鳩山さんが、せんだって参議院の本会議で、「昨年の暮れに公表いたしました森林・林業再生プランに基づいて、例えば国産材によって住宅を整備、推進をしていくというようなこととか、あるいはバイオマス利用の促進など、新たな需要の開拓を進めていくこととしているところ」だ、こういうことを答弁されているわけですね。今も赤松大臣の方からそういう意味合いの話がありましたけれども、これは、言うのは簡単ですが、実際に進めていくのはなかなか難しいという感じがするわけです。
きょう、この質問をするに当たっていろいろ資料を当たっていましたときに、たまたま二十四日の朝日新聞に、林野庁長官と菅副総理とのぶつかり合いみたいな、そういう記事が紹介されていたんです。それは、御存じかと思いますけれども、林野庁長官が、木材の需要がないというふうな観点で、自給率五〇%の目標に難色を示したという指摘があって、それに対して菅さんが、需要の問題ではないと言ったやりとりが紹介されていたんですけれども、今の時点でいうと、林野庁長官の発言の方が現実的な感じがするわけで、なかなか、木材の需要に対して、今、日本全体がそういう空気がないという指摘があるわけですね。
舟山農水大臣政務官も、再生プランの説明のために高知県南国市へ行ったときの模様を紹介した記事の中に、製材の需要が停滞している、担い手の高齢化も進んで、若者が定着しないと将来林業が成り立たなくなるといった現場の声を紹介している、そういう記事も見ました。私の住んでいる兵庫でも、いろいろ関係者に聞いたら、林業をめぐる状況というのは全く同じというわけですね。

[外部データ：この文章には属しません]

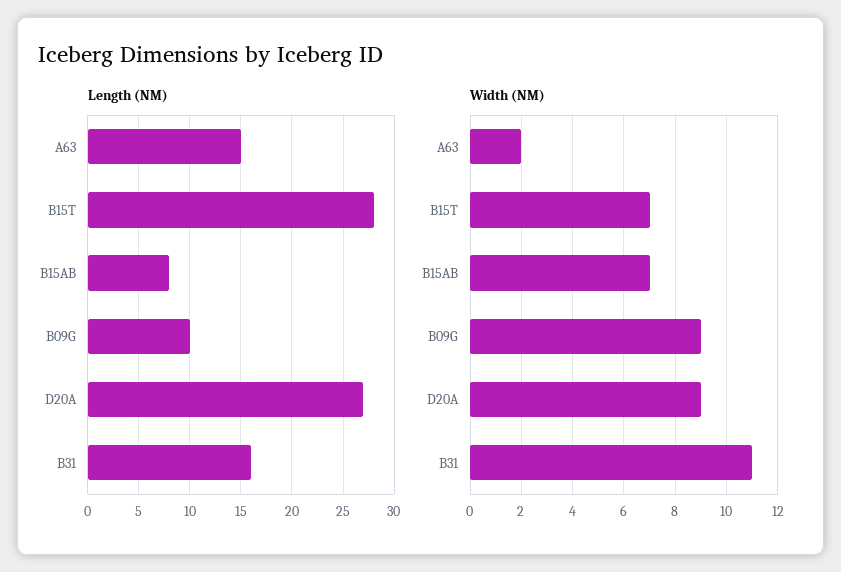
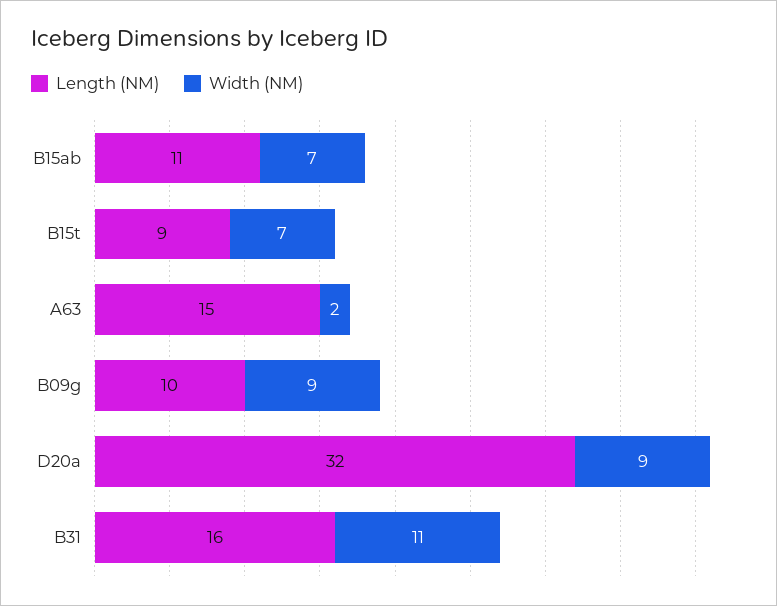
  {
    "Length (NM)": {
      "A63": 15,
-     "B15T": 28,
+     "B15T": 9,
-     "B15AB": 8,
+     "B15AB": 11,
      "B09G": 10,
-     "D20A": 27,
+     "D20A": 32,
      "B31": 16
    },
    "Width (NM)": {
      "A63": 2,
      "B15T": 7,
      "B15AB": 7,
      "B09G": 9,
      "D20A": 9,
      "B31": 11
    }
  }

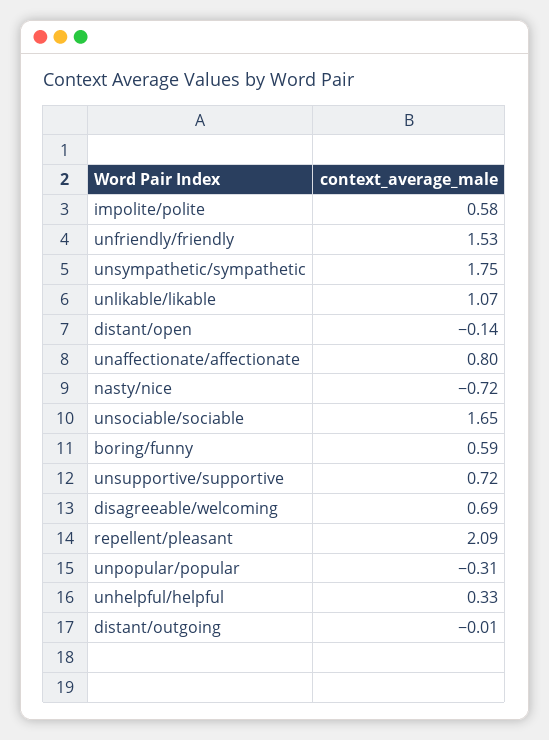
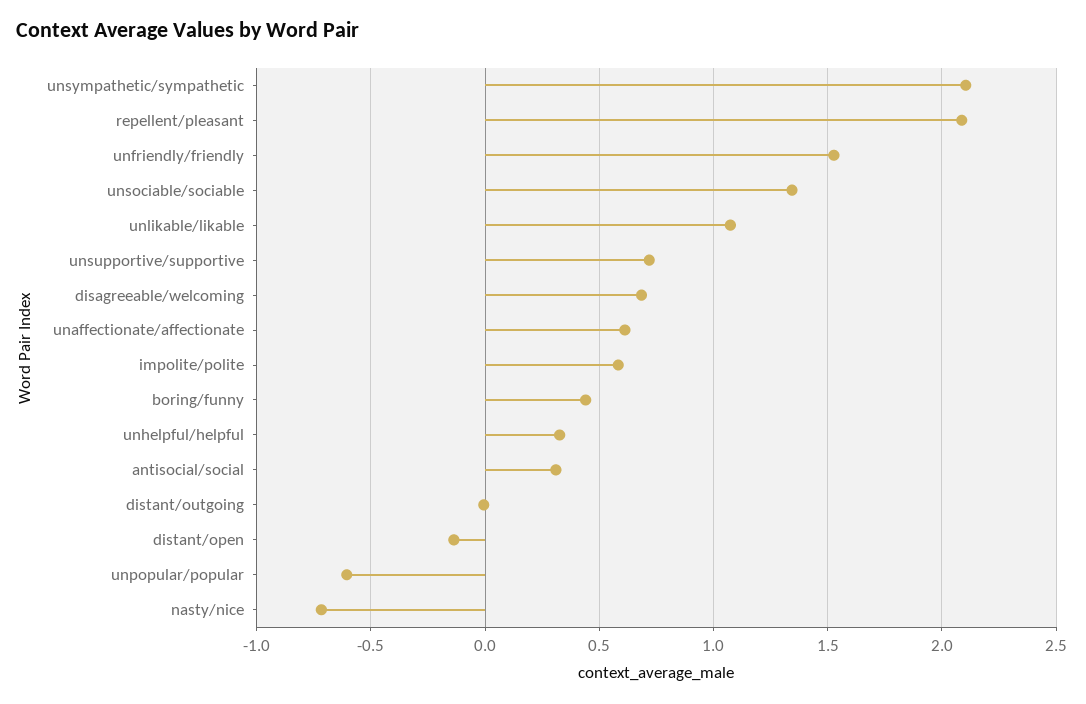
  {
    "impolite/polite": 0.58,
    "unfriendly/friendly": 1.53,
-   "unsympathetic/sympathetic": 1.75,
+   "unsympathetic/sympathetic": 2.1,
    "unlikable/likable": 1.07,
    "distant/open": -0.14,
-   "unaffectionate/affectionate": 0.8,
+   "unaffectionate/affectionate": 0.6,
    "nasty/nice": -0.72,
-   "unsociable/sociable": 1.65,
+   "unsociable/sociable": 1.35,
-   "boring/funny": 0.59,
+   "boring/funny": 0.45,
    "unsupportive/supportive": 0.72,
    "disagreeable/welcoming": 0.69,
    "repellent/pleasant": 2.09,
-   "unpopular/popular": -0.31,
+   "unpopular/popular": -0.6,
    "unhelpful/helpful": 0.33,
-   "distant/outgoing": -0.01
+   "distant/outgoing": -0.01,
+   "antisocial/social": 0.3
  }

そういう点で、再生プランにおけるところの、経営意欲のある者への集中化の促進策を導入する、こうあるわけですけれども、仮にその集中化された企業が需要がなくてつぶれると、そういう地域の林業は今よりもかえって悪くなる、こういうことも予測できるわけです。
そういった観点で、総理が言うところの、また今農水大臣が言われた、新たな需要というものをこれからどう生み出していくのか、このことについて、ぜひ、こういう角度でやりたいというのを聞かせていただきたいと思います。